Projecting where we might be in 20, 30, or 50 years is a pointless (albeit fun) exercise. We're not where people guessed we would be when they made projections in 1960, 1980, or 1990. There are, as yet, no flying cars or vehicles that drive themselves. Solar power and windmills have not universally replaced fossil fuels. We are not readying rocket ships to explore the outer bounds of the Solar System. The 40-hour workweek has not become a thing of the past. (In the 1960s, many were predicting that weekends would become three days.) Technology has advanced but not always in expected ways.

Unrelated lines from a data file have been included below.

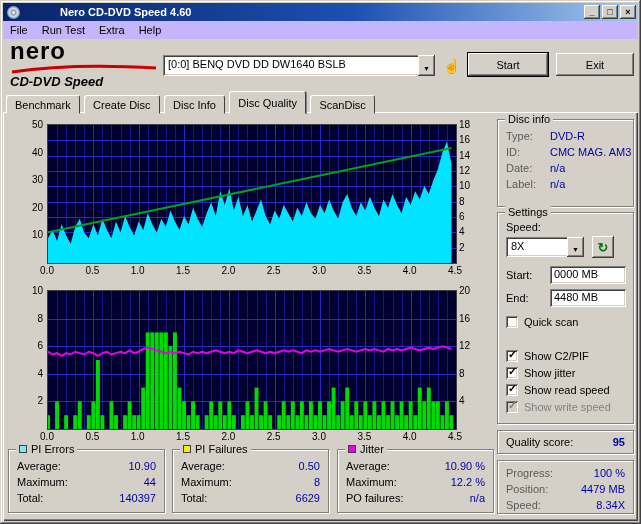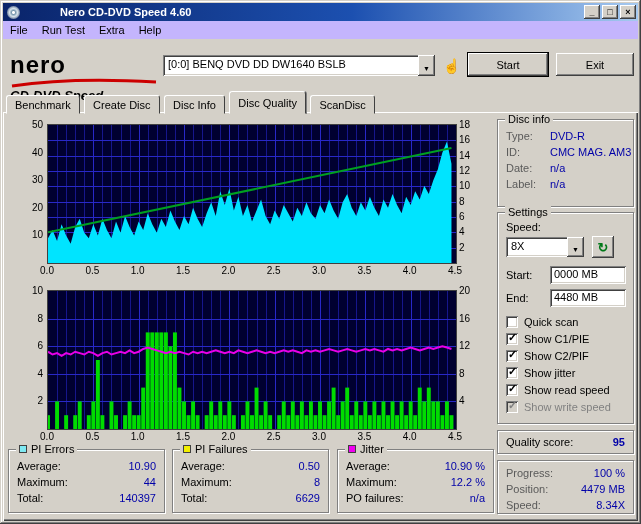--- a/index.html
+++ b/index.html
@@ -18,7 +18,7 @@
   .menubar { position:absolute; left:3px; top:21px; right:3px; height:18px; display:flex; align-items:center; background:#c4b5fd; }
   .menu-item { padding:2px 7px; font-size:11px; color:#000; }
   .logo { position:absolute; left:10px; top:40px; width:150px; }
-  .logo-brand { font-size:24px; font-weight:bold; color:#000; letter-spacing:1px; line-height:22px;margin-top:14px; }
+  .logo-brand { font-size:24px; font-weight:bold; color:#000; letter-spacing:1px; line-height:22px; }
   .logo-swoosh { display:block; }
   .logo-product { font-size:13px; font-weight:bold; font-style:italic; color:#000; white-space:nowrap; }
   .combo { position:absolute; display:flex; align-items:stretch; }

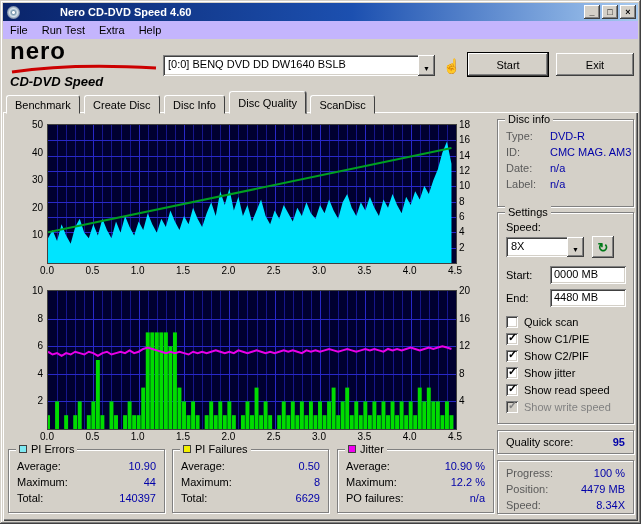--- a/index.html
+++ b/index.html
@@ -455,10 +455,6 @@
         <span class="cb"></span>
         <span class="cblabel">Quick scan</span>
       </div>
-      <div class="cbrow" style="top:119px">
-        <span class="cb checked"></span>
-        <span class="cblabel">Show C1/PIE</span>
-      </div>
       <div class="cbrow" style="top:136px">
         <span class="cb checked"></span>
         <span class="cblabel">Show C2/PIF</span>

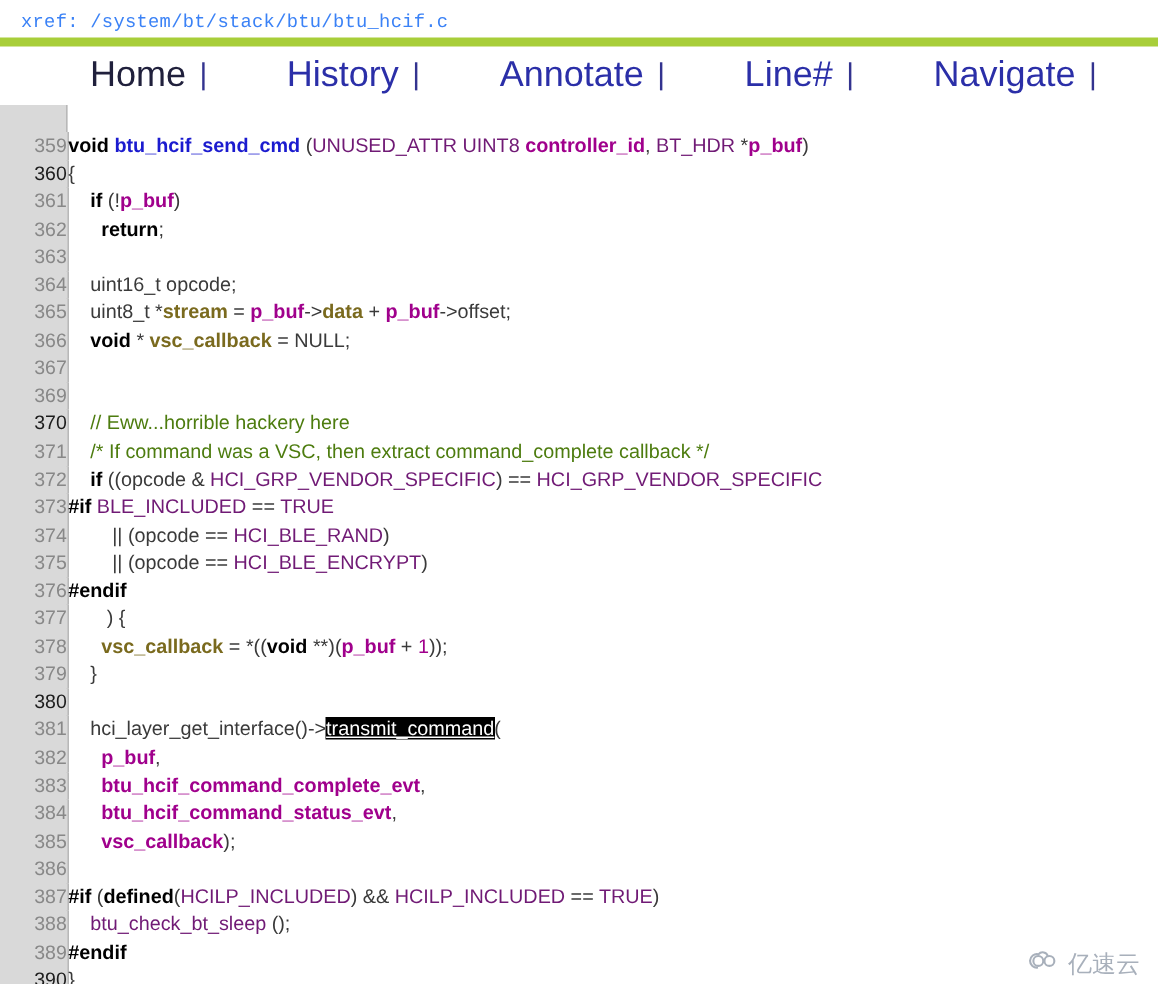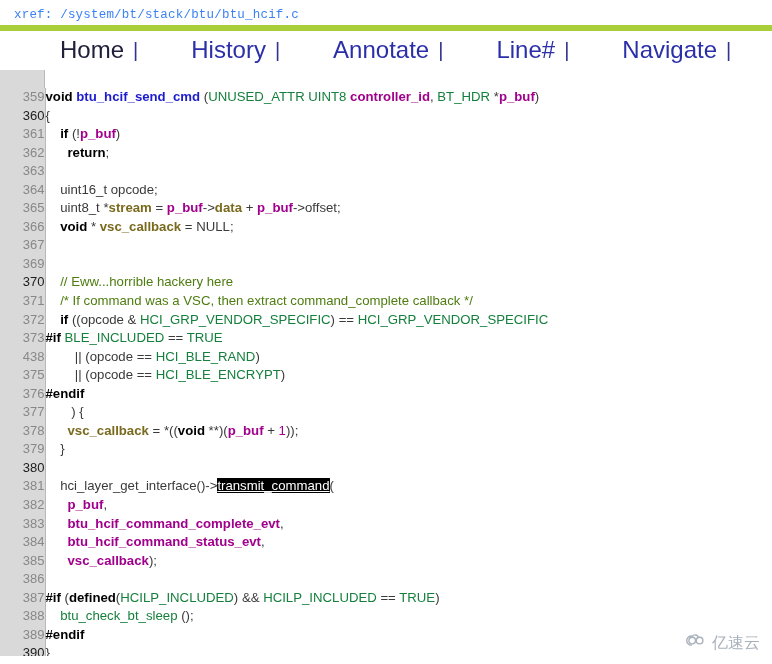--- a/index.html
+++ b/index.html
@@ -121,7 +121,7 @@
   .fn   { color: #1b1bcf; font-weight: bold; }          
   .var  { color: #a0008c; font-weight: bold; }          
   .mem  { color: #7a6a1e; font-weight: bold; }          
-  .mac  { color: #15803d; }                              
+  .mac  { color: #701a75; }                              
   .cmt  { color: #4d7c0f; }                              
   .num  { color: #a0008c; }
   .plain{ color: #3a3a3a; }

When I finish writing this, I will go outside and rake leaves. That's one of the few "old school" things I will do today. It involves nothing more than a rake and a receptacle into which to put the leaves. Nothing about the process has changed since I did it at age 10. After that, I'll browse the Internet, watch a football game on my 42" HDTV, read a book on my Kindle, check e-mail via my iPhone, and play music for my son on my computer while he rolls around on his low-tech activity mat. Given time, I may watch a movie tonight on my Blu-Ray player.

30 years ago, I could have never imagined the life I'm living now. If I'm still around in 2040, no doubt I will look back on today with the same sense of wonder about how things have advanced. Seen "in the moment," technology often seems static, with advances being slow and incremental. But viewed froma wider perspective, the leaps forward are vast. Gazing through the mists of time to today, an 18th century citizen would believe we have harnessed magic. Now we must hope that, as we refine our spells, none of them backfire.